This should catch your functions, with caveats
perl -0777 -wnE'@f = /(func1\s*\( [^;]* \))\s*;/xg; s/\s+/ /g, say for @f' tt.c
I use the fact that a statement must be terminated by ;
. Then this excludes an accidental ;
in a comment and it excludes calls to this being nested inside another call. If that is possible then quite a bit more need be done to parse it.
However, further parsing the captured calls, presumably by commas, is complicated by the fact that a nested call may well, and realistically, contain commas. How about
func1( a, b, f2(a2, b2), c, f3(a3, b3), d );
This becomes a far more interesting little parsing problem. Or, how about macros?
Can you clarify what kinds of things one doesn't have to account for?
As the mentioned caveats may be possible to ignore here is a way to parse the argument list, using
Text::Balanced.
Since we need to extract whole function calls if they appear as an argument, like f(a, b)
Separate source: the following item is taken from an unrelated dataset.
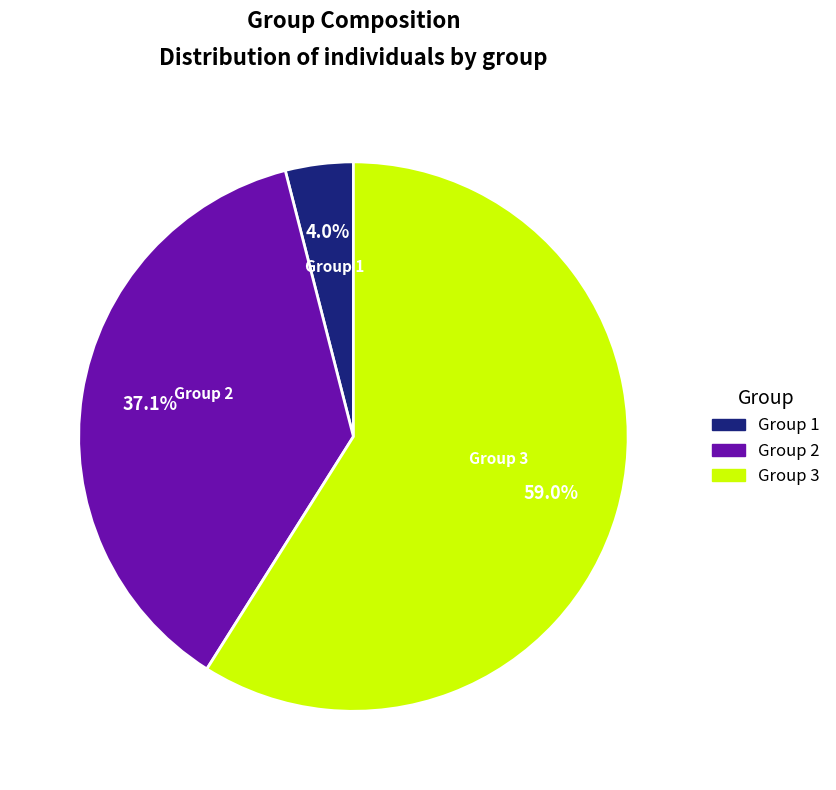

Approximately how many times larger is the value at Group 2 compared to Group 3?

0.6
, the most suitable function from the library is extract_tagged
. With it we can make the opening tag be a word-left-parenthesis (\w+\(
) and the closing one a right-parenthesis \)
.
This function extracts only the first occurrence so it is wrapped in extract_multiple
use warnings;
use strict;
use feature 'say';
use Text::Balanced qw(extract_multiple extract_tagged);
use Path::Tiny; # path(). for slurp
my $file = shift // die "Usage: $0 file-to-parse\n";
my @functions = path($file)->slurp =~ /( func1\( [^;]* \) );/xg;
s/\s+/ /g for @functions;
for my $func (@functions) {
my ($args) = $func =~ /func1\s*\(\s* (.*) \s*\)/x;
say $args;
my @parts = extract_multiple( $args, [ sub {
extract_tagged($args, '\\w+\\(', '\\\)', '.*?(?=\w+\()')
} ] );
my @arguments = grep { /\S/ } map { /\(/ ? $_ : split /\s*,\s*/ } @parts;
s/^\s*|\s*\z//g for @arguments;
say "\t$_" for @arguments;
}
The extract_multiple
returns parts with the (nested) function calls alone (identifiable by having parens), which are arguments as they stand and what we sought with all this, and parts which are strings with comma-separated groups of other arguments, that are split into individual arguments.
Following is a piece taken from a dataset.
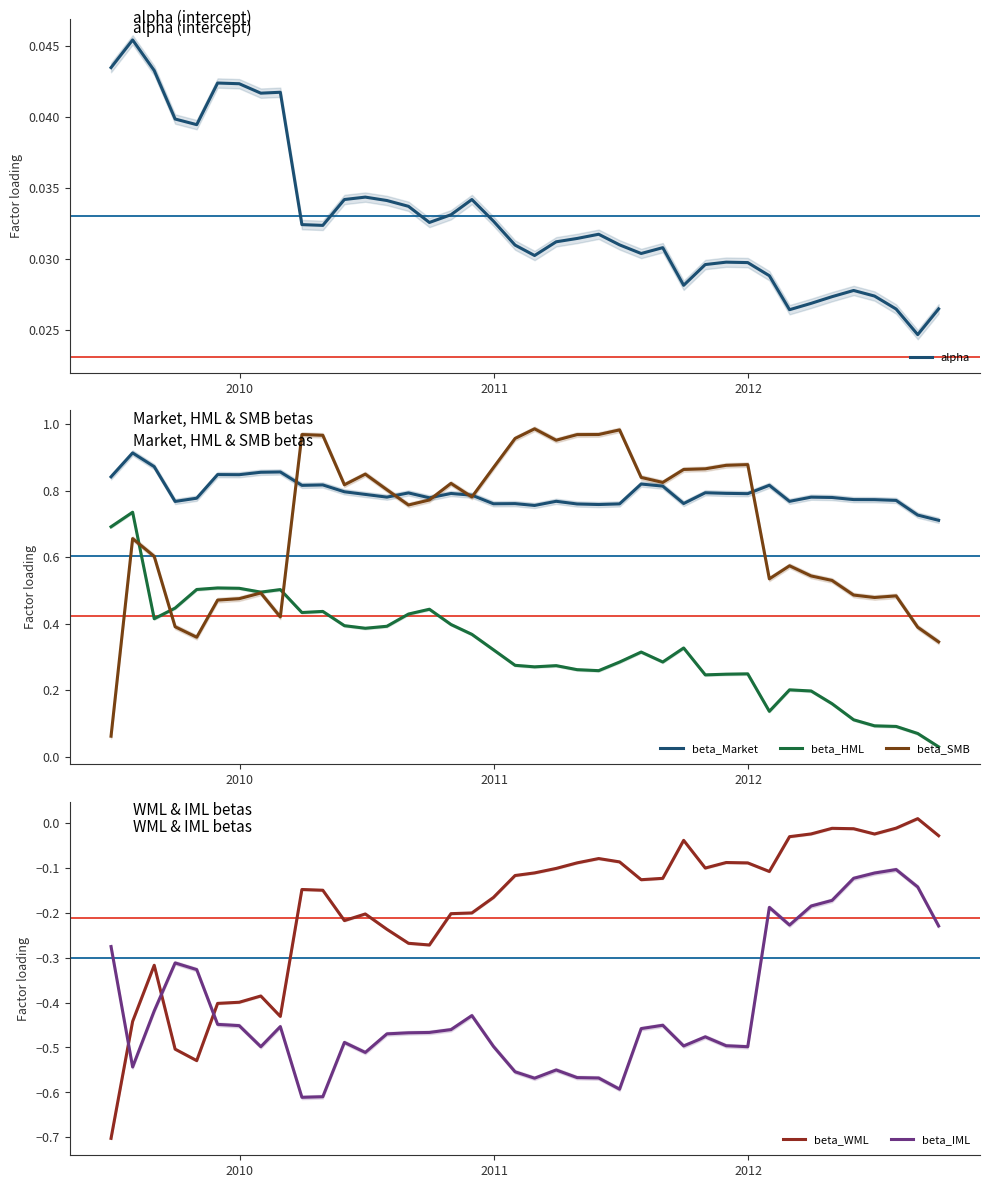

How many interior local valleys does the beta_HML series have?

9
Note the amount of escaping in extract_tagged
(found by trial and error)! This is needed because those strings are twice double-quoted in a string-eval
. That isn't documented at all, so see the source (eg here).
Or directly produce escape-hungry characters (\x5C
for \
), which then need no escaping
extract_tagged($_[0], "\x5C".'w+'."\x5C(", '\x5C)', '.*?(?=\w+\()')
I don't know which I'd call "clearer"
I tested on the file provided in the question, to which I added a function
func1( a, b, f2(a2, f3(a3, b3), b2), c, f4(a4, b4), d, e );
For each function the program prints the string with the argument list to parse and the parsed arguments, and the most interesting part of the output is for the above (added) function
[ ... ]
a, b, f2(a2, f3(a3, b3), b2), c, f4(a4, b4), d, e
a
b
f2(a2, f3(a3, b3), b2)
c
f4(a4, b4)
d
e